Opinion
Civil Action Nos. 03-6721, 03-6722.
October 4, 2004
MEMORANDUM AND ORDER
Cross-appeals from an order of the Bankruptcy Court in an adversary proceeding. After reviewing the record and the briefs of the parties, I conclude that the Bankruptcy Court did not err and therefore affirm the November 6, 2003 order of the Honorable Thomas M. Twardowski.
The relevant background, as stated in the Joint Stipulation of Uncontested Facts, is this: Robert and Lynne Weedling filed for bankruptcy protection in 1992. PNC held two promissory notes (for $2,000,000 and $300,000) issued by the Weedlings and secured by mortgages on the Weedlings' properties. As part of the bankruptcy proceedings, an Amended Disclosure Statement and Plan of Reorganization (the "Amended Plan") was filed by the Weedlings and confirmed by the Bankruptcy Court in 1996. This Amended Plan provided PNC with secured liens on certain residential properties owned by the Weedlings and their son and daughter-in-law (who are also parties to these appeals) limited to a total principal sum of $130,000 to be amortized over a 20 year period. The liens were to be secured by new mortgages with the same lien priority as the existing mortgages. Neither the Weedlings nor PNC ever prepared or executed any promissory notes, mortgages, or other documents to effect the provisions of the Amended Plan. In 1998, the Weedlings filed an action against in the Court of Common Pleas of Northampton County, Pennsylvania against PNC; that action was dismissed in 1999 for lack of jurisdiction. Also in 1999, PNC sent notices to the Weedlings of its intent to enforce collection of debts owed to it, whereupon the Weedlings successfully moved to reopen the Bankruptcy case and commenced an adversary proceeding.
At trial before Judge Twardowski, the Weedlings contended that PNC was responsible for providing new mortgage documents, that it had failed to do so, and that the failure caused damage to the Weedlings by, among other things, interfering with their ability to secure credit for a new business. Judge Twardowski's November 6, 2003 order entered judgment in favor of PNC because "no actions on the part of the Defendant constituted the proximate cause of any alleged loss to Plaintiffs; and (b) Plaintiffs were at least equally at fault in perpetuating the impasse" after confirmation of the Amended Plan. Judge Twardowski also ordered that "each party shall bear their/its own costs and counsel fees" in the action. The Weedlings appeal the ruling against them on the merits, and PNC cross-appeals for counsel fees.
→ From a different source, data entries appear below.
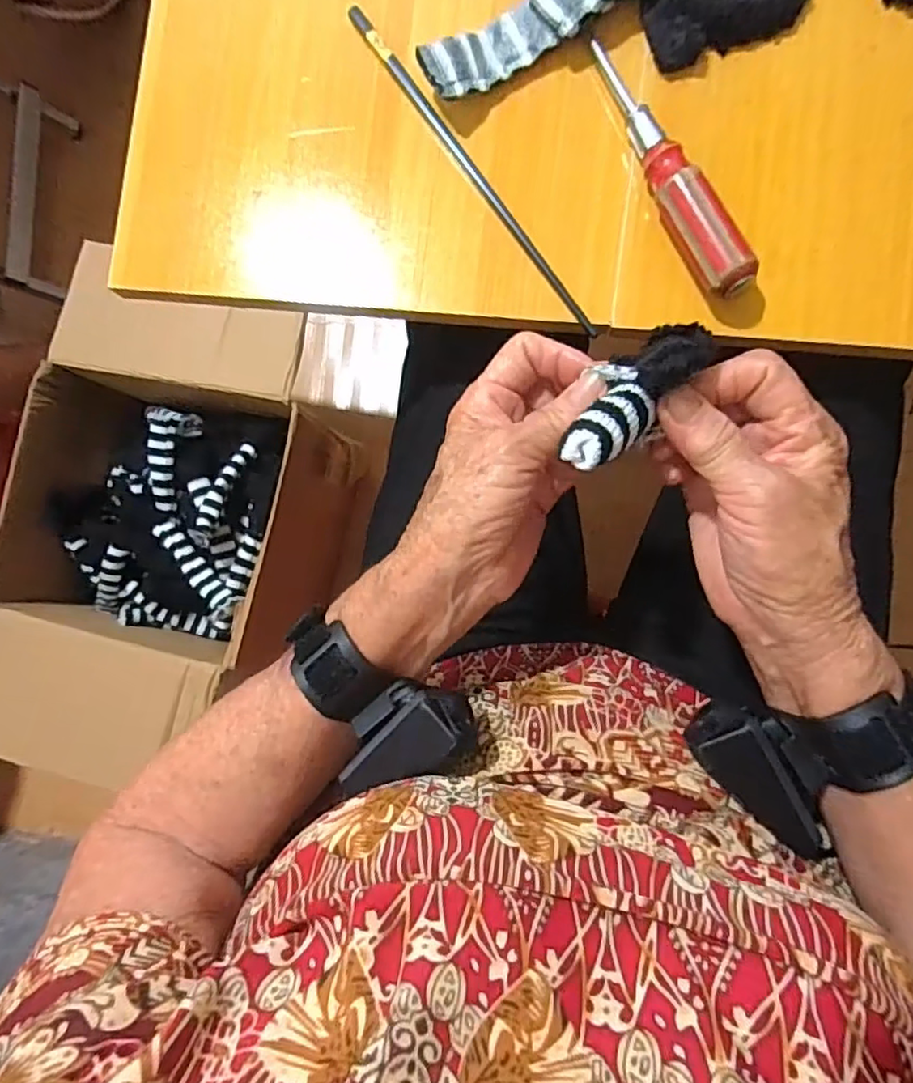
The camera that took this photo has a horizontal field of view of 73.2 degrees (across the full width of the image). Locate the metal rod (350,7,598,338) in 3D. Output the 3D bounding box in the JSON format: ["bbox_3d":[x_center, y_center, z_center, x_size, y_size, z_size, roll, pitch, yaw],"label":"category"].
[{"bbox_3d":[0.008,-0.207,0.340,0.007,0.009,0.233,-35,83,4],"label":"metal rod"}]

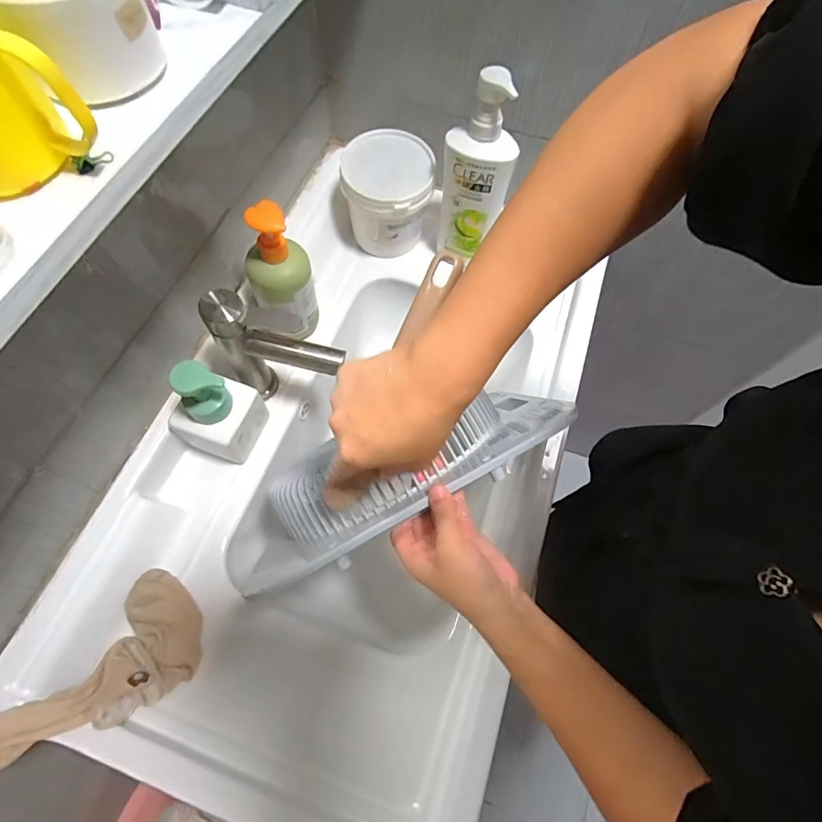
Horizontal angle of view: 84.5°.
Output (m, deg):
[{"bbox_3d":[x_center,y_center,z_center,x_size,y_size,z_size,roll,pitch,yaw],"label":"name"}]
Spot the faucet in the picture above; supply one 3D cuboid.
[{"bbox_3d":[-0.141,-0.058,0.510,0.133,0.174,0.047,8,65,3],"label":"faucet"}]

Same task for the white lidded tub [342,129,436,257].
[{"bbox_3d":[-0.031,-0.301,0.653,0.118,0.128,0.121,0,65,-1],"label":"white lidded tub"}]

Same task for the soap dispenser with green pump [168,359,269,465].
[{"bbox_3d":[-0.216,-0.006,0.497,0.070,0.135,0.078,17,66,7],"label":"soap dispenser with green pump"}]

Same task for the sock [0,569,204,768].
[{"bbox_3d":[-0.294,0.249,0.424,0.103,0.038,0.196,44,53,17],"label":"sock"}]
The Weedlings' appeal does not provide any basis for reversing the determination of the Bankruptcy Court. The Weedlings state the evidence in manner most favorable to their cause; the Bankruptcy Court, which heard from the witnesses, was entitled to conclude that the Weedlings did not prove that any actions by PNC Bank caused them any loss and that they were equally responsible for keeping the mortgage process at a standstill.
The trial evidence supports this conclusion. Robert Weedling acknowledged that the order confirming the Amended Plan did not direct PNC to follow-up with the mortgage. See N.T. of 5/16/03 trial at 54-58. Neither party was delegated the responsibility, and just as Robert Weedling testified that he believed PNC was in the better position to issue the loan documents, PNC's representative, Michael Valerio, testified to his understanding that having the Weedlings prepare the documents would limit PNC's cost.See id. 126. Thus, it was entirely reasonable for the Bankruptcy Court to conclude that both sides were equally responsible for the procedural stalemate.
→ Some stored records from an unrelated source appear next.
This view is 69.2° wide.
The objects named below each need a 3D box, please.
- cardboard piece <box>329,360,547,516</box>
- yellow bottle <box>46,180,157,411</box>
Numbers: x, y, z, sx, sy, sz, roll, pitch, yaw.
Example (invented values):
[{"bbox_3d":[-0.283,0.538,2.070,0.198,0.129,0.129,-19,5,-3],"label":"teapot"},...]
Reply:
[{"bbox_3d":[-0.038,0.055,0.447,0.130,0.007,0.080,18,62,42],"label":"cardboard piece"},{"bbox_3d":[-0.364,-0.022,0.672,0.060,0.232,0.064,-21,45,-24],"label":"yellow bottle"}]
In its cross-appeal, PNC contends that the Bankruptcy Court erred in not awarding counsel fees. It bases its argument on a stipulation entered into by the parties and approved by the Bankruptcy Court in August 2003, after the trial, but before the decision. The stipulation primarily dealt with the establishment of an escrow account, but one sentence stated that "[b]oth parties reserve the right to petition for legal fees at the conclusion of this case." Stip. of 8/15/03 at ¶ 3. According to PNC, this sentence meant that the parties contemplated an award of fees. Even if this were so, PNC overlooks several salient facts. First, PNC never filed a petition for fees in the Bankruptcy Court (and a review of the transcript reveals no mention of fees at trial). Second, even if PNC had requested fees, the stipulation was ambiguous as to whether it constituted a "loser pays" agreement — the stipulation simply recited that both parties (not, it should be noted, the "prevailing party") could petition for fees. The discretion to grant or deny such a petition (had one been filed) rested with the Bankruptcy Court. Finally, although PNC mentions section 506(b) of the Bankruptcy Code, it does not present any argument that the section applies to adversary proceedings such as the one instituted by the Weedlings. The cross-appeal is also denied.
An appropriate Order follows.
ORDER
AND NOW, this day of October, 2004, upon consideration of the appeals in these actions, and after review of the record,It IS hereby ORDERED that the Order of the Bankruptcy Court dated November 6, 2003 is AFFIRMED. The appeals are DISMISSED and the Clerk is directed to mark both actions CLOSED.